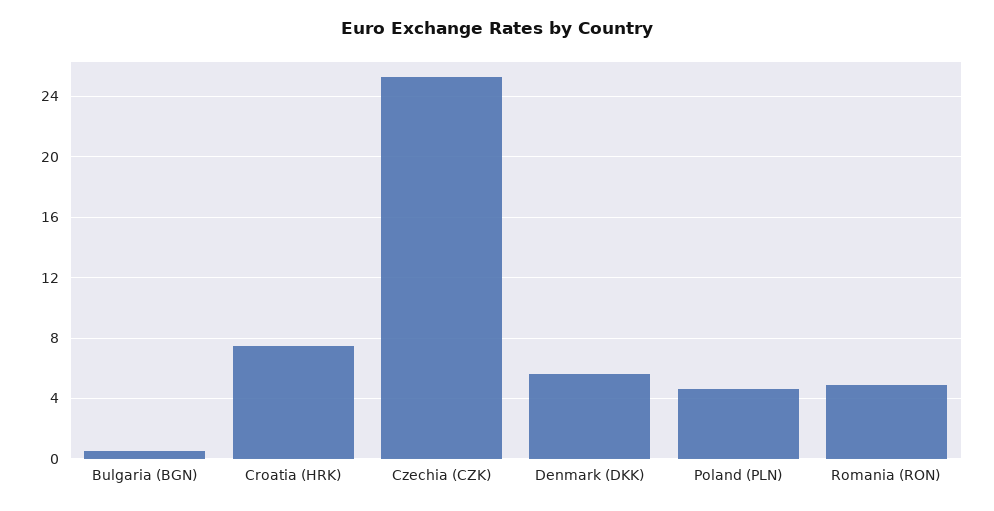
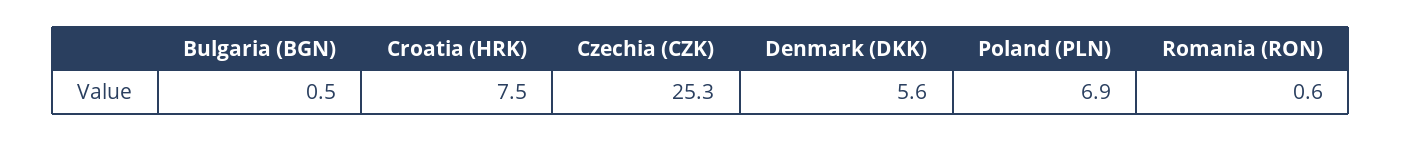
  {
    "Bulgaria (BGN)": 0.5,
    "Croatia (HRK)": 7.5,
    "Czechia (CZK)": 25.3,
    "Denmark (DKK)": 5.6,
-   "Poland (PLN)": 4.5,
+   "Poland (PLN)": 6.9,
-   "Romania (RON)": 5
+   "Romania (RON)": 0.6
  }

☆ ☆ ☆ ☆ ☆ ☆ ☆

What needs to be done:
Your response must reproduce every line of the data exactly, with images omitted.

Written solution:
  {
    "Bulgaria (BGN)": 0.5,
    "Croatia (HRK)": 7.5,
    "Czechia (CZK)": 25.3,
    "Denmark (DKK)": 5.6,
-   "Poland (PLN)": 4.5,
+   "Poland (PLN)": 6.9,
-   "Romania (RON)": 5
+   "Romania (RON)": 0.6
  }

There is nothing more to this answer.